Finding slow builds in Travis

For a while, I’ve been whinging on Twitter about Scala compile times – mostly driven by the ever-increasing length of the Travis builds at work.

Somebody made a comment on Friday about how we don’t really track our build times, just our gut feeling. “They seem to be getting slower.” Since the Travis API provides a whole heap of information about builds, I decided to dig into the data to find a pattern.

This post contains the code I used, in case it’s useful to somebody else.

A helper for the Travis API

First I wrote a helper for accessing the Travis API. This is what it looks like:

import requests


class TravisSession:

    def __init__(self, token, user_agent):
        self.sess = requests.Session()

        # https://developer.travis-ci.com/gettingstarted
        self.sess.headers = {
            'Travis-API-Version': '3',
            'User-Agent': user_agent,
            'Authorization': f'token {token}',
        }

        def check_for_error(resp, *args, **kwargs):
            resp.raise_for_status()

        self.sess.hooks['response'].append(check_for_error)

    def get(self, endpoint, *args, **kwargs):
        url = f'https://api.travis-ci.org/{endpoint.lstrip("/")}'
        return self.sess.get(url, *args, **kwargs).json()

The __init__ method creates a requests.Session instance, which gives you nice behaviour like shared headers and persistent connections.
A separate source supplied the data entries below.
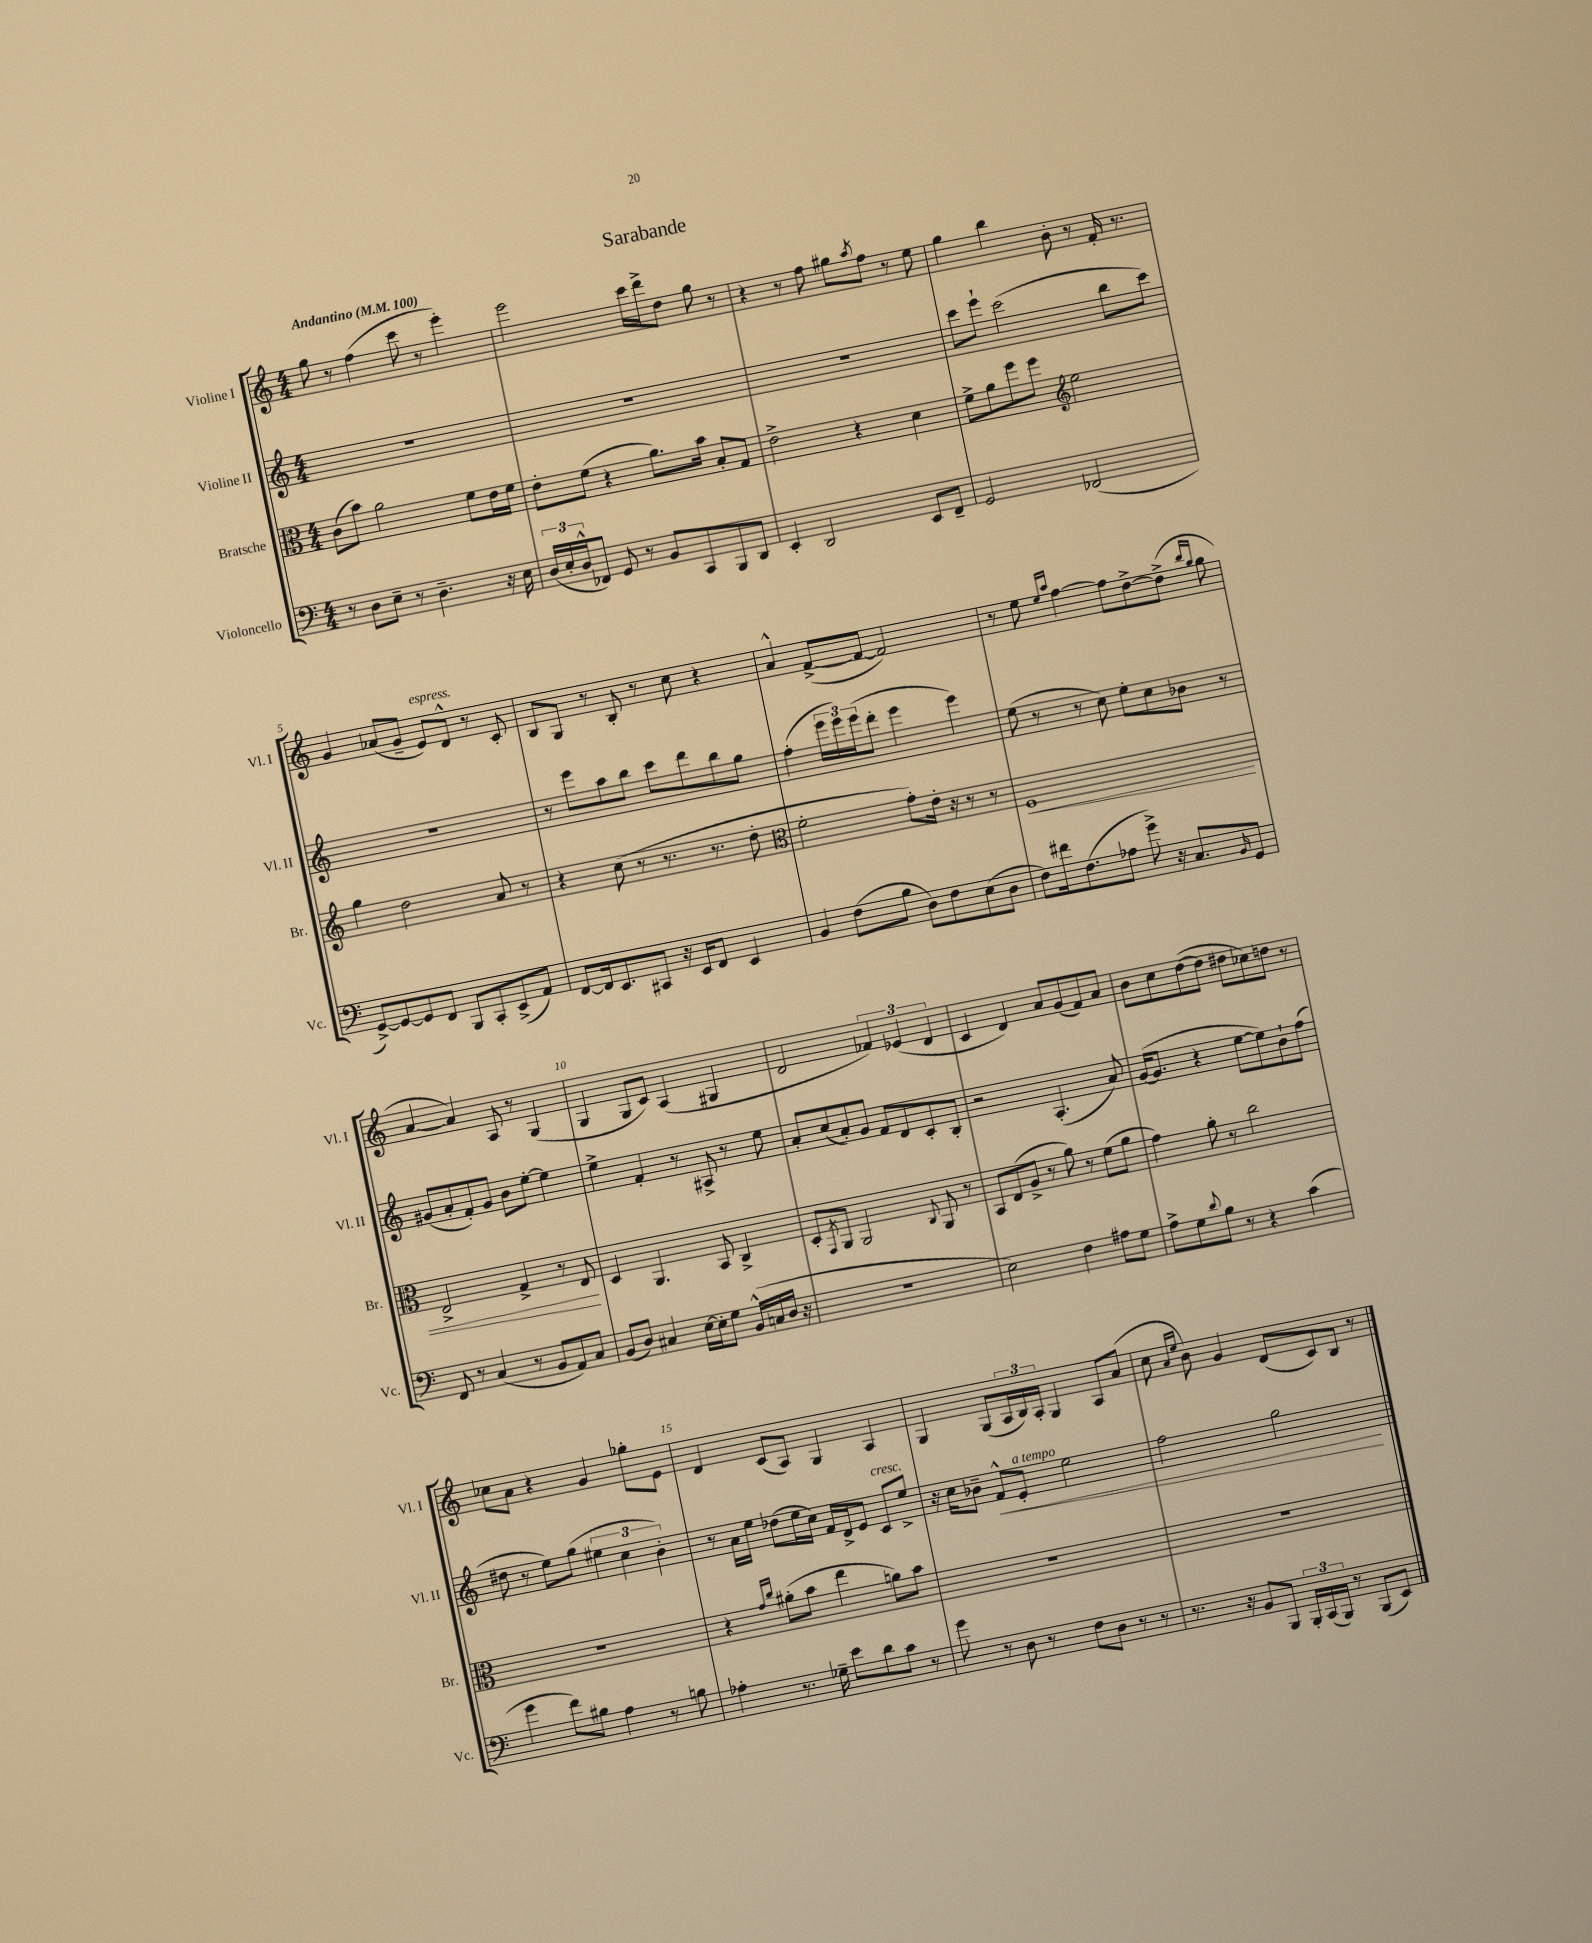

**kern	**kern	**dynam	**kern	**dynam	**kern
*part4	*part3	*part3	*part2	*part2	*part1
*staff4	*staff3	*staff3	*staff2	*staff2	*staff1
*I"Violoncello	*I"Bratsche	*	*I"Violine II	*	*I"Violine I
*I'Vc.	*I'Br.	*	*I'Vl. II	*	*I'Vl. I
*clefF4	*clefC3	*	*clefG2	*	*clefG2
*k[]	*k[]	*	*k[]	*	*k[]
*M4/4	*M4/4	*	*M4/4	*	*M4/4
*MM100	*MM100	*	*MM100	*	*MM100
=1	=1	=1	=1	=1	=1
!	!	!	!	!	!LO:TX:a:B:t=Andantino
8r	(8c\L	.	1r	.	8gg\
8D\L	8b\J)	.	.	.	8r
8E~\J	2a\	.	.	.	(4ff\
8r	.	.	.	.	.
4.D~\	.	.	.	.	8ccc\
.	.	.	.	.	8r
.	8f\L	.	.	.	4eee'\)
16r	16e\L	.	.	.	.
16E\	16f\JJ	.	.	.	.
=2	=2	=2	=2	=2	=2
(24D/LL	8e'\L	.	1r	.	2eee\
24E'/	.	.	.	.	.
24D^^/J	.	.	.	.	.
8FF-X/J)	(8f\J	.	.	.	.
8GG/	4r	.	.	.	.
8r	.	.	.	.	.
8BB/L	8.a\L)	.	.	.	16ccc\LL
.	.	.	.	.	16ddd^\J
8CC/	.	.	.	.	8dd\J
.	16b\Jk	.	.	.	.
8BBB/	8B'/L	.	.	.	8gg\
8DD/J	8G/J	.	.	.	8r
=3	=3	=3	=3	=3	=3
4EE'/	2e^\	.	1r	.	4r
2DD/	.	.	.	.	8r
.	.	.	.	.	8ff\
.	4r	.	.	.	8gg#X\L
.	.	.	.	.	8qaa/
.	.	.	.	.	8ff\J
8EE/L	4d\	.	.	.	8r
8FF~/J	.	.	.	.	8ee\
=4	=4	=4	=4	=4	=4
2GG/	8f^\L	.	8ccc\L	.	4gg\
.	8a\	.	8eee`\J	.	.
.	8ff\	.	(2ccc\	.	4bb\
.	8ff\J	.	.	.	.
*	*clefG2	*	*	*	*
(2FF-X/	2ee\	.	.	.	8b'\
.	.	.	.	.	8r
.	.	.	8bb\L	.	16f'/
.	.	.	.	.	8.r
.	.	.	8ccc\J)	.	.
!!LO:LB:g=z
=5	=5	=5	=5	=5	=5
[8GG^/L)	4gg\	.	1r	.	4g/
8GG/_	.	.	.	.	.
8GG/]	2dd\	.	.	.	(8a-X/L
8FF/J	.	.	.	.	8g~/J
!	!	!	!	!	!LO:TX:a:i:t=espress.
8BBB/L	.	.	.	.	8e/L)
8CC'/	.	.	.	.	8d^^/J
(8EE^/	8a/	.	.	.	8r
8AA/J)	8r	.	.	.	8c'/
=6	=6	=6	=6	=6	=6
[8FF/L	4r	.	8r	.	8B/L
16FF/k]	.	.	8eee\L	.	8G/J
8.EE/	.	.	.	.	.
.	(8cc\	.	8aa\	.	8r
8CC#X/J	8r	.	8bb\J	.	8B'/
16r	8.r	.	8ccc\L	.	8r
16EE/KL	.	.	.	.	.
8FF/J	.	.	8ddd\	.	8cc\
.	8.r	.	.	.	.
4EE/	.	.	8bb\	.	4r
.	8dd'\	.	8gg\J	.	.
=7	=7	=7	=7	=7	=7
*	*clefC3	*	*	*	*
4BB/	2f'\	.	(4ff'\	.	4a^^/
(8F\L	.	.	24eee\LL	.	([8f^/L
.	.	.	24eee\)	.	.
.	.	.	(24eee\J	.	.
8B\J	.	.	8ddd'\J	.	8f/J_
8D\L)	8g'\L)	.	4eee\	.	2f/])
8F\	16e'\Jk	.	.	.	.
.	16r	.	.	.	.
(8E\	8r	.	4eee\)	.	.
8D\J	8r	.	.	.	.
=8	=8	=8	=8	=8	=8
!	!	!LO:HP:b	!	!	!
8F\L)	1F	<	(8ee\	.	8r
16f#X\k	.	.	8r	.	8ee\
(8.F\	.	.	.	.	.
.	.	.	.	.	16qqee/LL
.	.	.	.	.	16qqaa/JJ
.	.	.	8r	.	[4ff\
8A-X\J	.	.	8cc\)	.	.
8g^\)	.	.	8ee'\L	.	8ff\L]
16r	.	.	8cc\	.	[8dd^\
8.C/L	.	.	.	.	.
.	.	.	8b-X\J	.	(8dd^\J]
.	.	.	.	.	16qqbb/LL
16qqBB/	.	.	.	.	16qqgg/JJ
8GG/J	.	.	8r	.	8gg\
!!LO:LB:g=z
=9	=9	=9	=9	=9	=9
8FF/	2E^/	.	(8g#X/L	.	[4a/
8r	.	.	8a'/	.	.
(4C/	.	.	8f'/)	.	4a/])
.	.	.	8g#/J	.	.
8r	4G^/	.	8b\L	.	8A/
8BB/L	.	.	[8ee'\J	.	8r
8AA/)	8r	.	4ee\]	.	(4G/
8C/J	8E/	.	.	.	.
.	.	[	.	.	.
=10	=10	=10	=10	=10	=10
(8BB/L	4D/	.	4ee^\	.	4G/
8D/J)	.	.	.	.	.
4C#X/	4.AA/	.	4f'/	.	8G/L
.	.	.	.	.	8c/J)
[16E\LL	.	.	8r	.	(4A/
16E'\J]	.	.	.	.	.
8G\J	8BB/	.	8A#X^/	.	.
(16BB^^/LL	4C^/	.	8r	.	4G#X/
16Cn/	.	.	.	.	.
16D/JJ	.	.	8ee\	.	.
16r	.	.	.	.	.
=11	=11	=11	=11	=11	=11
1r	8D'/L	.	8a'/L	.	2d/
.	8qGG/	.	.	.	.
.	8AA/J	.	(8cc/	.	.
.	2AA/	.	8a'/)	.	.
.	.	.	8g/J	.	.
.	.	.	8f/L	.	6f-X/)
.	.	.	8d/	.	.
.	.	.	.	.	(6e-X/
.	8qqC/	.	.	.	.
.	8AA/	.	8c'/	.	.
.	.	.	.	.	6d/
.	8r	.	8B'/J	.	.
=12	=12	=12	=12	=12	=12
2E\)	8BB/L	.	2r	.	4c/
.	(8E/	.	.	.	.
.	8A^/J	.	.	.	4d/)
.	8r	.	.	.	.
4F\	8a\)	.	(4.A'/	.	8a/L
.	8r	.	.	.	(8g/
8A#X\L	(8f\L	.	.	.	8f/)
8G\J	8a\J	.	8a/)	.	8a/J
=13	=13	=13	=13	=13	=13
8A^\L	4g\)	.	([16g/KL	.	8b\L
.	.	.	8.g/J]	.	.
8G\	.	.	.	.	8cc\
8qqd/	.	.	.	.	.
8B\J	8a'\	.	4r	.	([8dd\
8r	8r	.	.	.	8dd\J]
4r	2cc\	.	[8ee\L	.	8dd#X\L
.	.	.	8ee\])	.	8cc-X\)
(4c\	.	.	8b`\	.	8ddn\J
.	.	.	(8ff\J	.	8r
!!LO:LB:g=z
=14	=14	=14	=14	=14	=14
4g\	1r	.	8dd#X\	.	8cc-X\L
.	.	.	8r	.	8a\J
8f\L)	.	.	8ee\L)	.	4r
8B#X\J	.	.	(8gg\J	.	.
4A\	.	.	6ee#X\	.	4g/
.	.	.	6cc\	.	.
8r	.	.	.	.	8gg-X'\L
.	.	.	6b'\)	.	.
8Bn\	.	.	.	.	8e\J
=15	=15	=15	=15	=15	=15
4A-X'\	4r	.	8r	.	4d/
.	.	.	16a\LL	.	.
.	.	.	16ee\JJ	.	.
.	16qqg/LL	.	.	.	.
.	16qqcc/JJ	.	.	.	.
8.r	(8a#X'\L	.	(8dd-X\L	.	(8c/L
.	8b\J	.	16ee\L	.	8A/J)
16G-X~\	.	.	16cc\JJ)	.	.
8e\L	4ee\	.	16f/LL	.	4G/
.	.	.	16d^/J	.	.
8d\	.	.	8e/J	.	.
!	!	!	!LO:TX:a:i:t=cresc.	!	!
8c\J	8an\L)	.	8c/L	.	4A/
8r	8b\J	.	8ee^/J	.	.
=16	=16	=16	=16	=16	=16
8g\	1r	.	16r	.	4G/
.	.	.	16cc\KL	.	.
8r	.	.	8b-X~\J	.	.
!	!	!	!	!LO:HP:b	!
8D\	.	.	8f^^/L	<	(8G/L
!	!	!	!LO:TX:a:i:t=a tempo	!	!
8r	.	.	8e'/J	.	24A/L
.	.	.	.	.	24B/)
.	.	.	.	.	24A'/JJ
8F\L	.	.	2ee\	.	4G/
8D\J	.	.	.	.	.
8r	.	.	.	.	8A/L
8r	.	.	.	.	(8a/J
=17	=17	=17	=17	=17	=17
8.r	1r	.	2ff\	.	8cc\
.	.	.	.	.	16qqa/LL
.	.	.	.	.	16qqee/JJ
.	.	.	.	.	8b\)
16r	.	.	.	.	.
8BB/L	.	.	.	.	4g/
8BBB/J	.	.	.	.	.
24BBB'/LL	.	.	2gg\	.	(8d/L
(24CC/	.	.	.	.	.
24BBB/JJ)	.	.	.	.	.
8r	.	.	.	.	8c/)
(8BBB/L	.	.	.	.	8B/J
8EE/J)	.	.	.	.	8r
.	.	.	.	[	.
==	==	==	==	==	==
*-	*-	*-	*-	*-	*-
In particular, I can set the required headers once, and then I get them on every request. The headers include an access token from the Travis client, and a user agent string that identifies the requests.

I’m also setting a hook to throw an exception if I get a bad response from the API – I’ve written about requests’ hooks before.

Then the get() method mimics requests.get(), but prepends the API URL for me, and unwraps the JSON response as a Python dict with .json().

Here’s how you might use this class:

sess = TravisSession(
    token='abcdefghij',
    user_agent='example_script.py by alexwlchan')

sess.get('/repo/wellcometrust%2Fplatform/builds')

This exam,ple would tell you about the builds in the platform repo.

An iterator for all builds

Next up is to use the builds API to get a list of builds from the repository. This function takes the Travis client above, and iterates over all the builds:

from urllib.parse import quote_plus


def all_builds(sess, repo_name):
    params = {}
    while True:
        resp = sess.get(f'/repo/{quote_plus(repo_name)}/builds', params=params)
        yield from resp['builds']
        params['offset'] = params.get('offset', 0) + len(resp['builds'])
        if resp['@pagination']['is_last']:
            break

The Travis API is paginated, but this function hides that detail – to the caller, it’s just a continuous stream of individual builds.

In a nice detail I haven’t seen before, the Travis API also saves me doing any pagination logic, by exposing an is_last boolean that I can use to terminate my loop.

Putting it together

With these two helpers in hand, I got a list of build times like so:

sess = TravisSession(
    token=TOKEN,
    user_agent='track_build_times.py by alexwlchan'
)

for build in all_builds(sess=sess, repo_name='wellcometrust/platform'):
    if build['event_type'] != 'cron':
        continue
    print((build['finished_at'], build['duration']))

Our overnight cron jobs run a consistent suite of tests (PRs and pushes have some early-finish logic that makes their build times hard to compare). They also run late in the evening, outside our normal working hours, so there’s no contention for Travis build workers.

Skimming the results quickly showed that, yes, our builds have slowed down recently:

('2018-06-27T21:38:35Z', 10244)
('2018-06-26T21:40:41Z', 10600)
('2018-06-26T09:17:20Z', 10858)
('2018-06-24T21:23:18Z',  4621)
('2018-06-23T21:38:08Z',  4578)
('2018-06-22T21:31:51Z',  4634)

The results also give us an idea of where we introduced a slowdown, and we can start reviewing changes from around that time to identify the cause. We haven’t found a definite cause yet, but we’re a lot closer than we were before.